* [Extract provided]
'''
I took my other answer and wrapped it in quasiquotes while adding input parameters. I print the resulting form as a single-line and remove unnecessary whitespace characters. The compiler is a little longer than the previous version, but the resulting score is reduced.

Score

(let ((*standard-output* (make-broadcast-stream)))
 (loop
 for form in '(215 ; Compiler
 () ; Count
 ((1 "Golf")) ; Golf
 ((3 "Fizz")(5 "Buzz"))) ; FizzBuzz
 for length = (if (numberp form) form
 (length (funcall *fun* form)))
 collect length into lengths
 sum length into sum
 finally (return (values sum lengths))))

Returned values:

574
(215 111 119 129)

Pretty

(defun fizz-buzz-compiler (z)
 (princ (subseq
 (cl-ppcre:regex-replace-all
 " *([(')]) *"
 (with-output-to-string (stream)
 (print
 `(lambda (n)
 (dotimes(i n)
 (loop for (m s) in ',z
 if (=(mod(1+ i)m)0)
 do (princ s))
 (do () ((fresh-line))
 (princ (1+ i))))) stream))
 "\1円") 1)))

The input format is a list of (number string) couples. For example:

(fizz-buzz-compiler '((3 "Fizz")(5 "Buzz")))
'''
* [Set of tasks]
1. According to the FizzBuzz compiler answer, what is the input format?
2. Reproduce the FizzBuzz compiler answer word for word, starting at the words "(princ (subseq" and ending after "(1+ i))))) stream))".
The rows are separate material from the FizzBuzz compiler answer.

* [Raw data]
'''
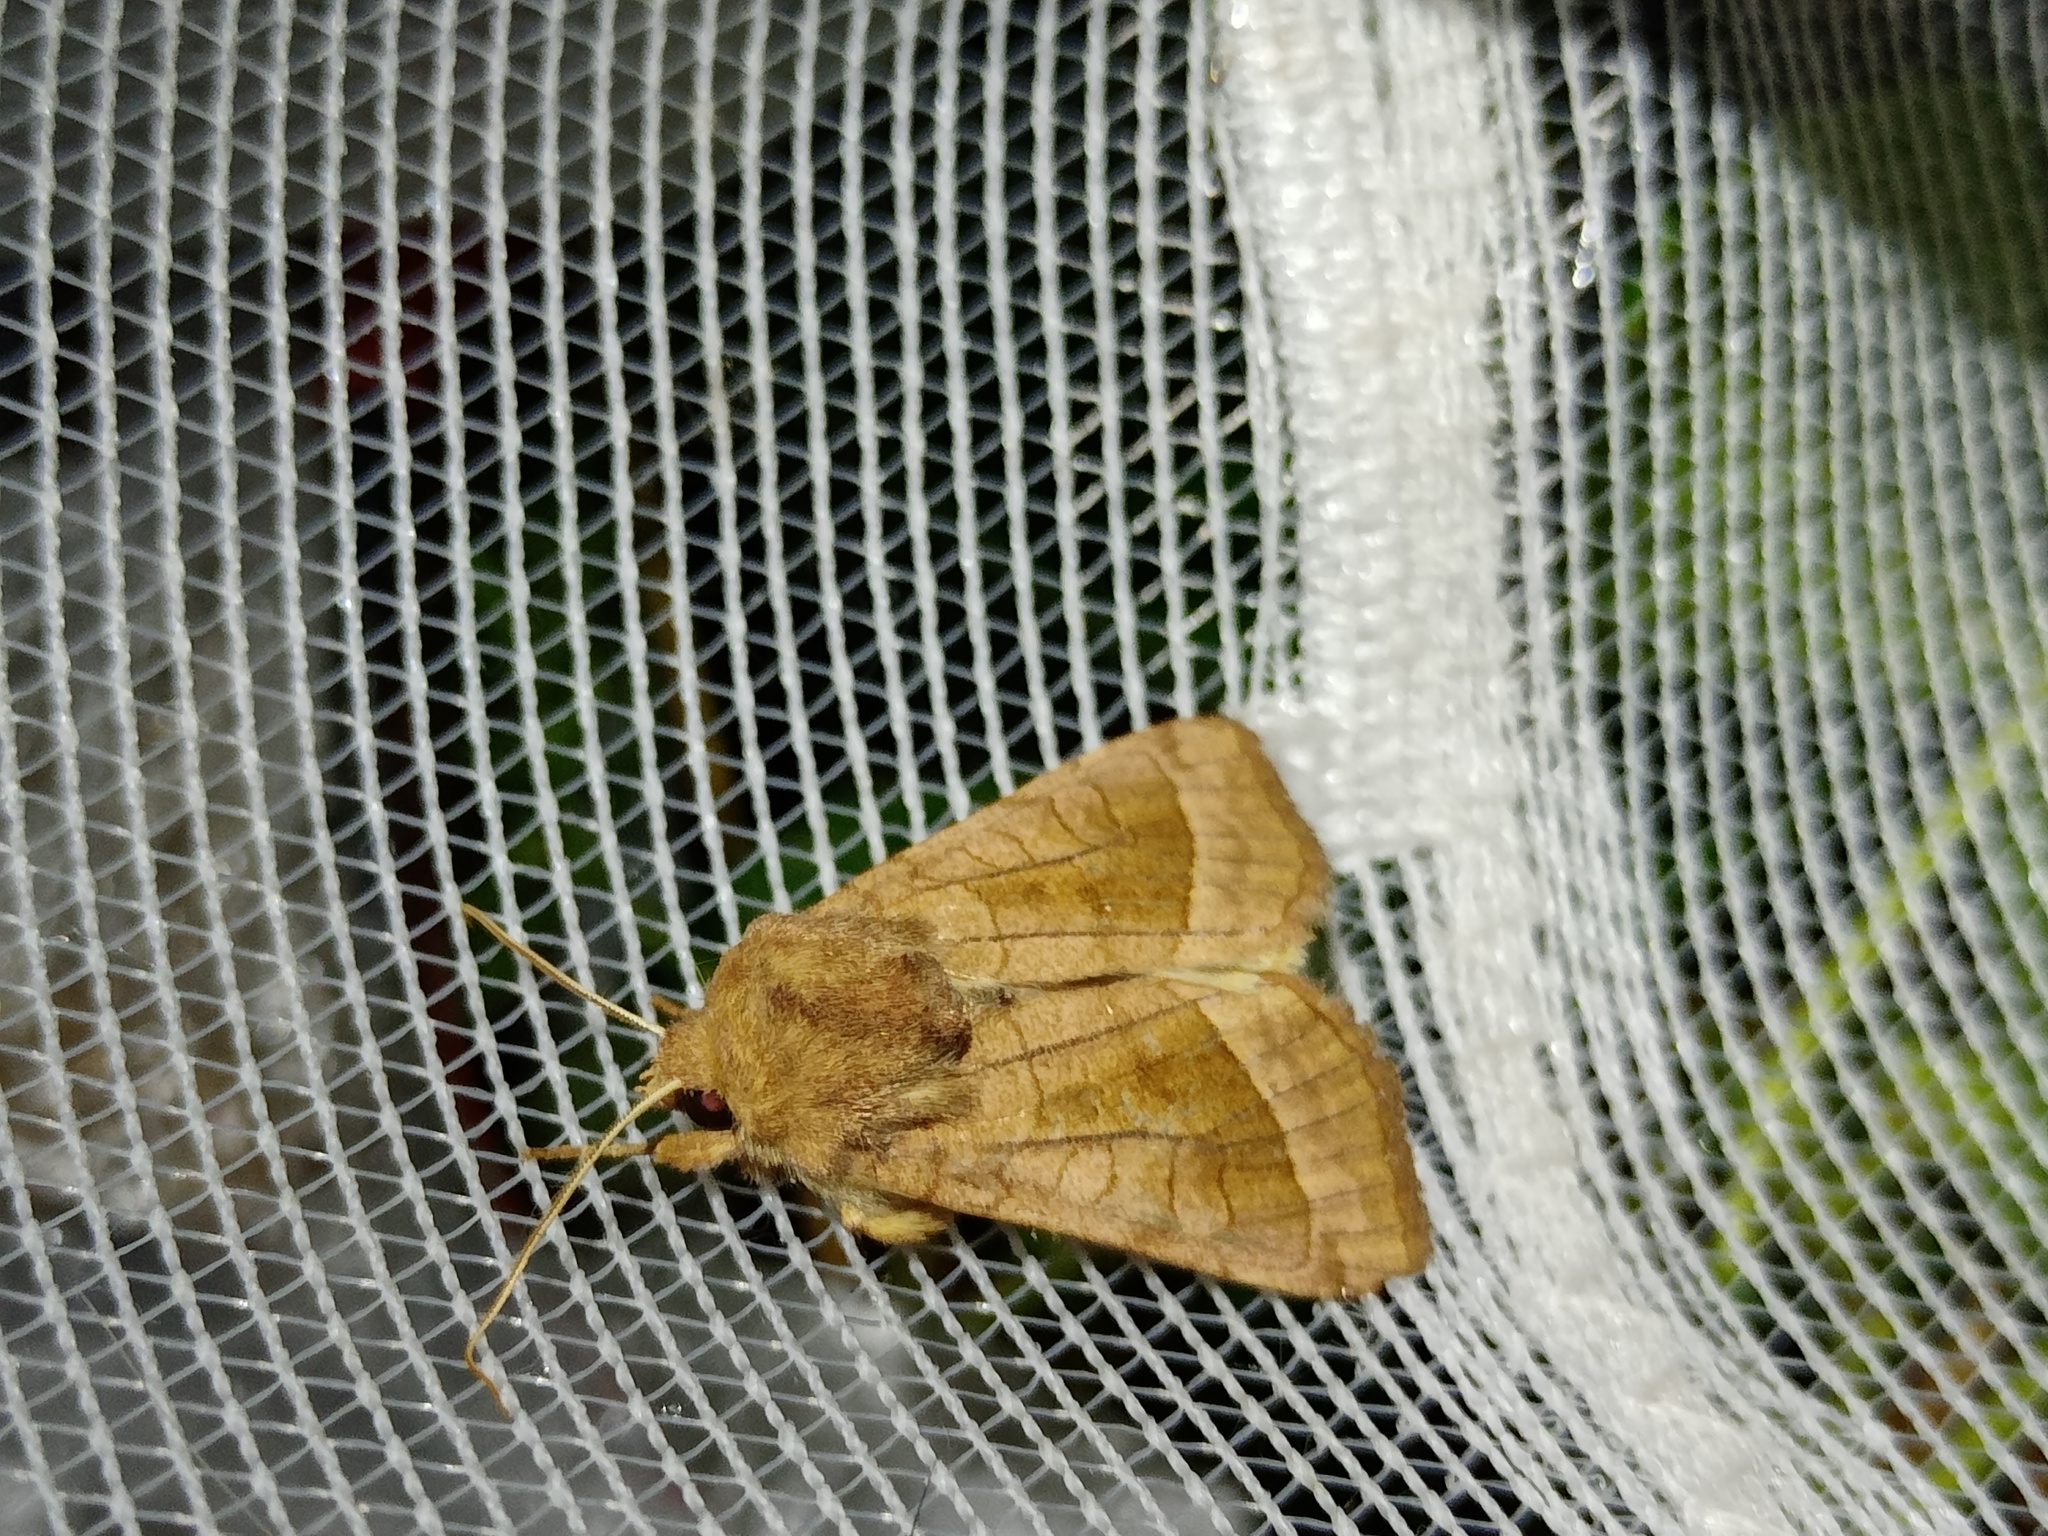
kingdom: Animalia
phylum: Arthropoda
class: Insecta
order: Lepidoptera
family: Noctuidae
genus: Hydraecia
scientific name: Hydraecia micacea
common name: Rosy rustic
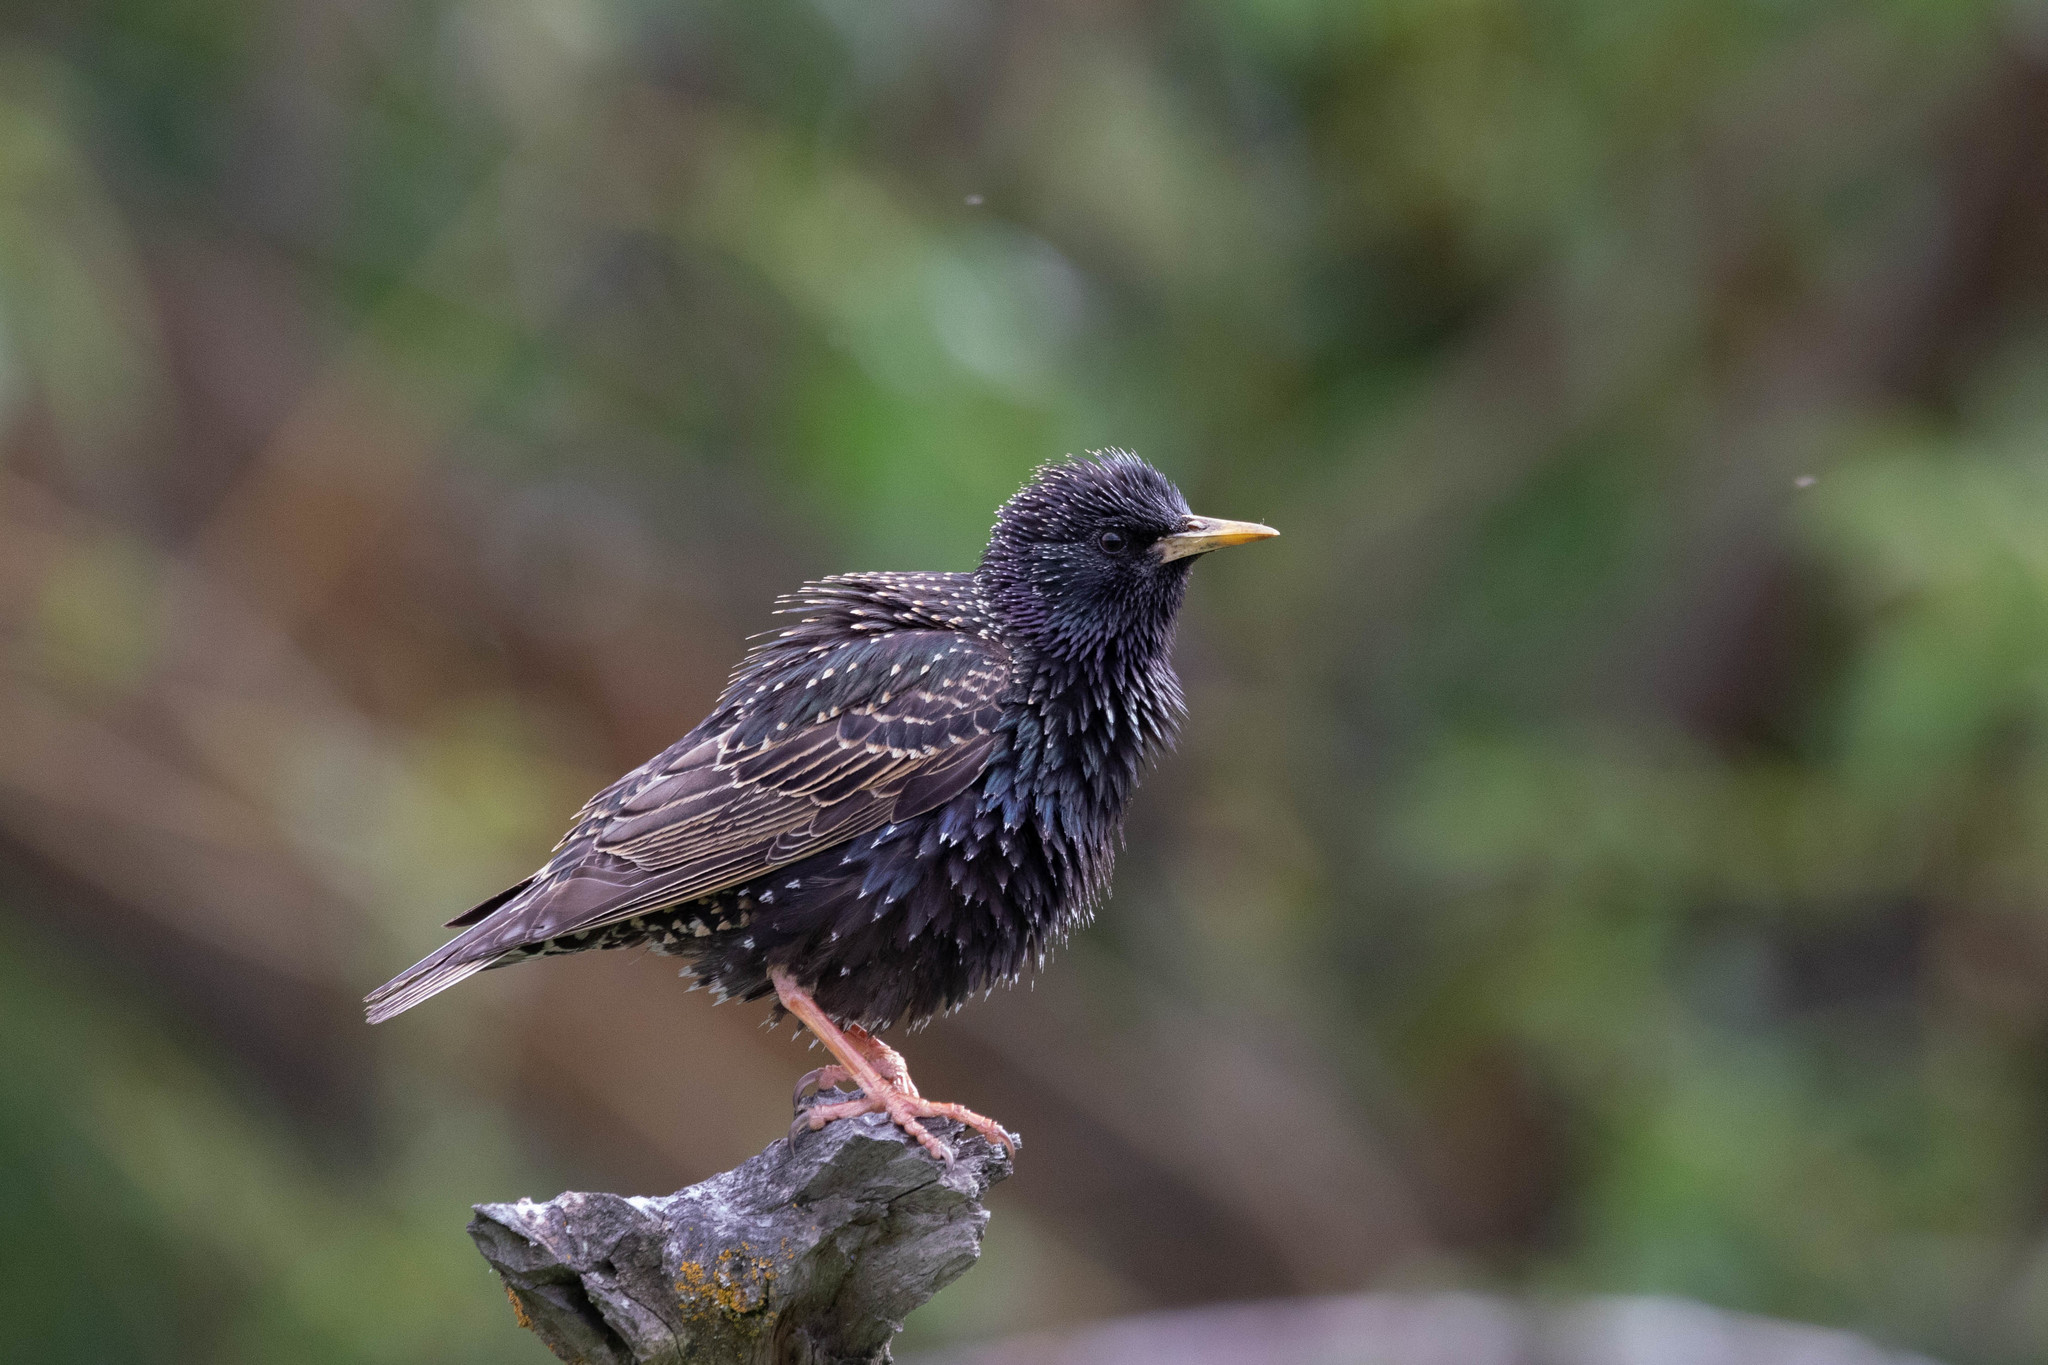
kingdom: Animalia
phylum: Chordata
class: Aves
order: Passeriformes
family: Sturnidae
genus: Sturnus
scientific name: Sturnus vulgaris
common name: Common starling
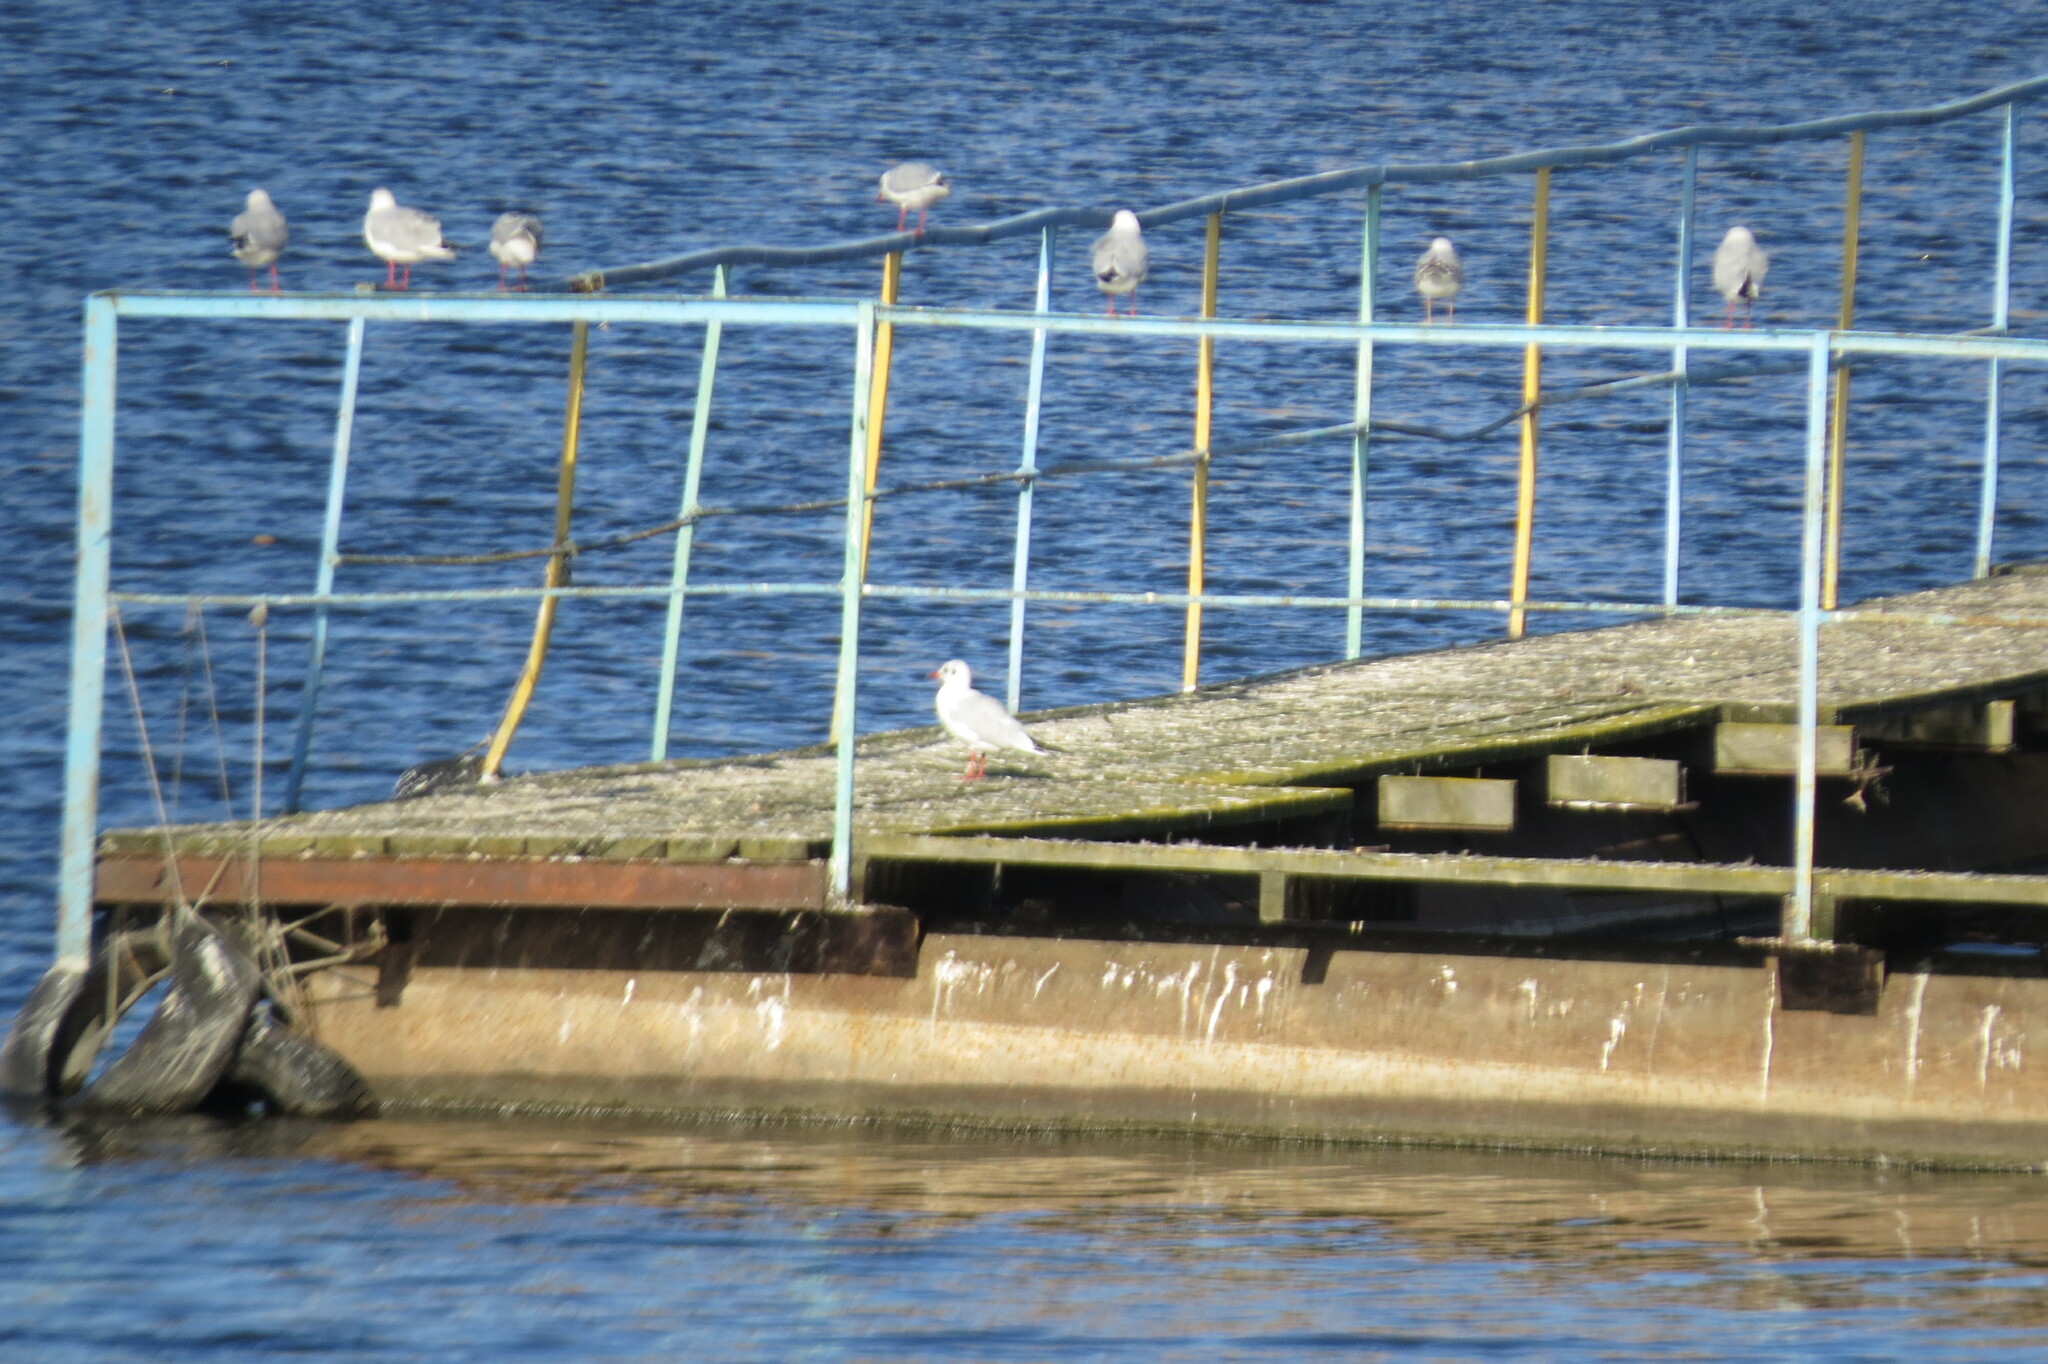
'''
* [Responses by task]
1. A list of (number string) couples.

2.
(princ (subseq
 (cl-ppcre:regex-replace-all
 " *([(')]) *"
 (with-output-to-string (stream)
 (print
 `(lambda (n)
 (dotimes(i n)
 (loop for (m s) in ',z
 if (=(mod(1+ i)m)0)
 do (princ s))
 (do () ((fresh-line))
 (princ (1+ i))))) stream))